Die Abschaffung des Verhältniswahlrecht hat z.B. in Kleinbetrieben
mit 21 bis 50 Arbeitnehmern, in denen der Betriebsrat aus drei
Mitgliedern besteht, zur Folge, dass eine Mehrheit in der Belegschaft
alle drei Sitze besetzen kann, während nach geltendem Recht das
maßgebliche Verhältniswahlrecht auch Minderheiten eine Chance zur
Vertretung im Betriebsrat gegeben hätte. Das neue Mehrheitswahlrecht
in Kleinbetrieben kann dazu führen, dass 49,9 % der Wählerstimmen bei
der Besetzung des Betriebsrats unberücksichtigt bleiben.
    
    Aufgehoben werden soll auch der Minderheitenschutz bei der Auswahl
der freigestellten Betriebsratsmitglieder. Nach geltendem Recht
werden die freigestellten Betriebsratsmitglieder vom Betriebsrat nach
den Grundsätzen der Verhältniswahl gewählt. Nach Vorstellung der
Bundesregierung bestimmt künftig die Mehrheit des Betriebsrats über
die Auswahl der freizustellenden Betriebsratsmitglieder allein
entscheiden. Schließlich soll auch die Verhältniswahl bei der Wahl
von Mitgliedern des Betriebsrats bei der Besetzung des
Betriebsauschusses und der weiteren Ausschüsse aufgehoben werden.
    
    Dies bedeutet faktisch die Aufgabe jedweden Minderheitenschutzes.

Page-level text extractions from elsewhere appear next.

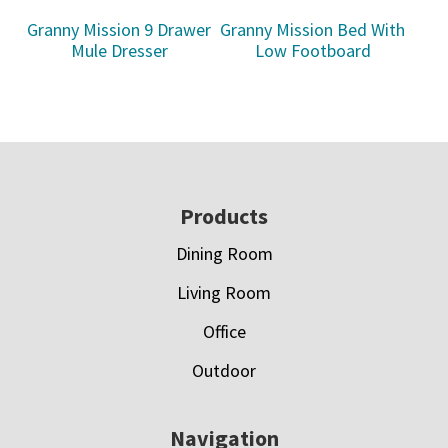
Granny Mission 9 Drawer
Granny Mission Bed With
Mule Dresser
Low Footboard
Footer
Products
Dining Room
Living Room
Office
Outdoor
Navigation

Die im Betriebsrat dominierende Gewerkschaft bzw. gewerkschaftlich
mit ihr verbundene Betriebsratsmitglieder haben somit allein Einfluss
auf die Auswahl der freizustellenden Betriebsratsmitglieder. Für
Betriebsratsmitglieder kleinerer Gewerkschaften oder unabhängige
Betriebsräte besteht kaum noch die Chance der Freistellung.
    
    Die Abschaffung des Verhältniswahlrechts ist für uns nicht
akzeptabel. Das erst zuletzt vom Bundesarbeitsgericht bestätigte
Minderheitenrecht muss unangetastet bleiben. Ansonsten droht eine
Alleinherrschaft des DGB und damit das Ende des
Gewerkschaftspluralismus in den Betrieben.